When I first sat down to write this piece, I was going to share my story, a long saga about a mysterious medical condition I developed and how a dedicated nurse practitioner at PP was able to diagnosis and treat it (for $150 worth of testing)….something that literally a dozen other doctors I had seen–and who seemed more interested in racking up tens of thousands of dollars in office visits and testing–couldn’t. But the truth is, my story is not unique. Every day, the staff at PPs all over the country act as heroes to men and women. They work at PP, not for the money or the prestige that medical personnel elsewhere might, but because they believe in the importance of care for everyone.
Because this is turning into a borderline melodramatic piece about my appreciation for the care PP has provided me over the years, I will leave you with a few moments of hilarity, because really, sometimes all you can do is laugh:
1. When asked to provide a list of other family planning providers in Louisiana, the state which is fighting to de-fund PP, provided a list of over 2,000 doctors–which the federal judge quickly discovered contained, among others, audiologists and dentists. Who knew? Next time you’re in for a cleaning, ask your dentist about the benefits of IUDs v. pills.

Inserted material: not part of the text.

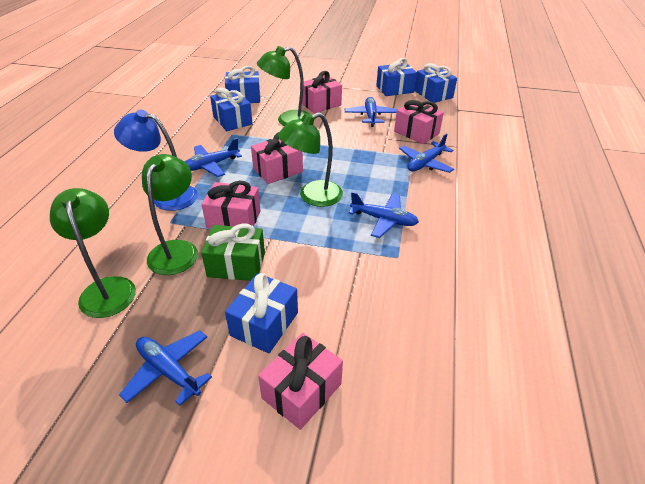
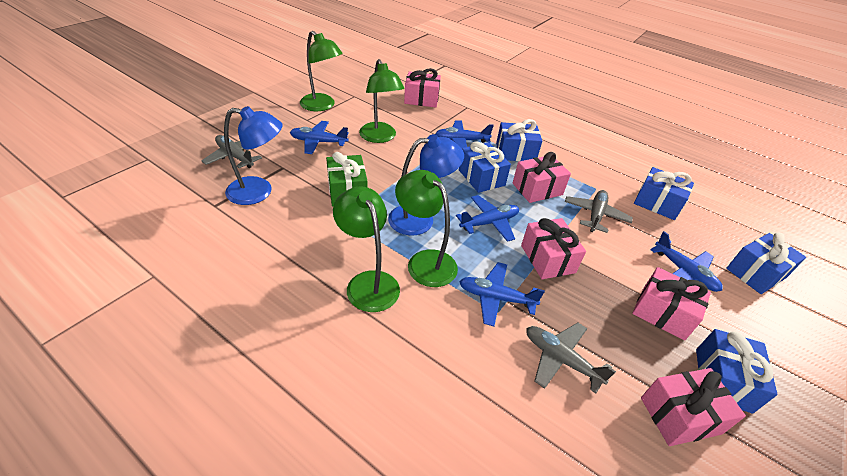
blue lamp: 1 -> 2
grey plane: 0 -> 3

2. At Tuesday’s House Hearing, the House Oversight Committee chair, Jason Chaffetz, opened with a tear filled monologue insinuating that PP had a hand in killing his parents… who died of cancer. Let’s let that sink in again. Maybe he’s right, maybe if the government wasn’t ‘wasting’ money on that pesky Medicaid for the less fortunate all cancer would be cured and his parents would still be with us today… but I’m too busy picturing Mr. Chaffetz as a bizarre version of Bruce Wayne out to avenge his parent’s death at the hands of PP to really work out the logistics of that argument right now.